SCF Line 7: Contract Price or Public Reimbursable Cost Estimate. The contract price (based on the type of acquisition, source selection process, and contract type required by the solicitation), or the public reimbursable cost on SCF Line 6a.

SCF Line 8: Contact Administration Costs. Costs for administering the contract.

SCF Line 9: Additional Costs. Costs incurred by the agency that are added to the private sector or public reimbursable provider’s price/cost.

SCF Line 10: One-time Conversion Costs. Costs based on 5% of Line 1, incurred by the agency as a result of awarding a contract.

SCF Line 11: Gain on Assets. Revenue generated from the sale/transfer of agency assets when converting from agency performance.

SCF Line 12: Federal Income Tax Adjustment. Revenue for the government when a private sector provider pays federal income tax.

SCF Line 13: Total Adjusted Cost of Private Sector or Public Reimbursable Performance.
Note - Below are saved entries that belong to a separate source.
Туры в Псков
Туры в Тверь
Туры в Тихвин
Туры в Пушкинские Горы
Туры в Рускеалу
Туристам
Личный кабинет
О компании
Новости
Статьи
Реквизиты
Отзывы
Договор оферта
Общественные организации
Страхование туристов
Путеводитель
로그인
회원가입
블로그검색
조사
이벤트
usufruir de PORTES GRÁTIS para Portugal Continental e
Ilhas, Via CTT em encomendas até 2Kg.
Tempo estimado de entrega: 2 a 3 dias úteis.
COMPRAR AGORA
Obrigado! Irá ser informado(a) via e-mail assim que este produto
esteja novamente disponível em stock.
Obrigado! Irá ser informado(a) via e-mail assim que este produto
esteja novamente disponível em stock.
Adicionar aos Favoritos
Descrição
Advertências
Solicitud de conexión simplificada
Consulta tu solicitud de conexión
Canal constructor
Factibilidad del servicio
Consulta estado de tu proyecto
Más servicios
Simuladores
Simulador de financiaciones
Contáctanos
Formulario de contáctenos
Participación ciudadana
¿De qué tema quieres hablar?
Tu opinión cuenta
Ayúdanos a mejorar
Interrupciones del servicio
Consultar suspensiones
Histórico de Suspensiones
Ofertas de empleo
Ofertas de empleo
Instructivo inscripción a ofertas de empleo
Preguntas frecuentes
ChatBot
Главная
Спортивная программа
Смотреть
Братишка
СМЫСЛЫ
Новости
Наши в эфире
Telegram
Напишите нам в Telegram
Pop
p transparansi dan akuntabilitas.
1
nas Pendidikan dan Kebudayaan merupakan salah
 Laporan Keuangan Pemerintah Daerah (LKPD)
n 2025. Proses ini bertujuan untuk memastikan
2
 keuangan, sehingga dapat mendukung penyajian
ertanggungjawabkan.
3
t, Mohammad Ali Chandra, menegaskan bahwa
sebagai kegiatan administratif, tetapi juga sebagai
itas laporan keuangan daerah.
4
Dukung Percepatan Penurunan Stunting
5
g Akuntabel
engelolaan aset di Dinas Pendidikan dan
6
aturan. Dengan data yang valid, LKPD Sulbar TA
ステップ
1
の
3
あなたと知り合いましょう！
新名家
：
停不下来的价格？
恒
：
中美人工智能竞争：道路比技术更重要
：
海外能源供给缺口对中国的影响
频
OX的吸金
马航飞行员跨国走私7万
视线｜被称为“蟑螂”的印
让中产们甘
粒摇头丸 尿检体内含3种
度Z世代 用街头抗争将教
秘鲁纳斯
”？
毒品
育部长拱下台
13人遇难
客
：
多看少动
The sum of Lines 7-12.

COST OF PERFORMANCE DECISION CALCULATIONS

SCF Line 14: Conversion Differential. The lesser of 10% of agency labor costs or $10 M is added to the non-incumbent provider.

SCF Line 15: Adjusted Total Cost of Agency Performance. If a private sector or public reimbursable source is the incumbent provider, the conversion differential is added to the cost of agency performance (SCF Line 6) and the sum is the “adjusted total cost of agency performance” on SCF Line 15.

SCF Line 16: Adjusted Total Cost of Private Sector or Public Reimbursable Performance.If the agency is the incumbent provider, the conversion differential is added to SCF Line 13 and the sum is the “adjusted total cost of private sector or public reimbursable performance” on SCF Line 16.

SCF Line 17: Cost Difference. SCF Line 15 is subtracted from SCF Line 16 to reflect the “cost difference” on SCF Line 17. A positive number indicates performance decision for agency performance and a negative number indicates a performance decision for a private sector or public reimbursable provider.

SCF Line 18: Low-Cost Provider. The low-cost provider based on the calculations on the SCF.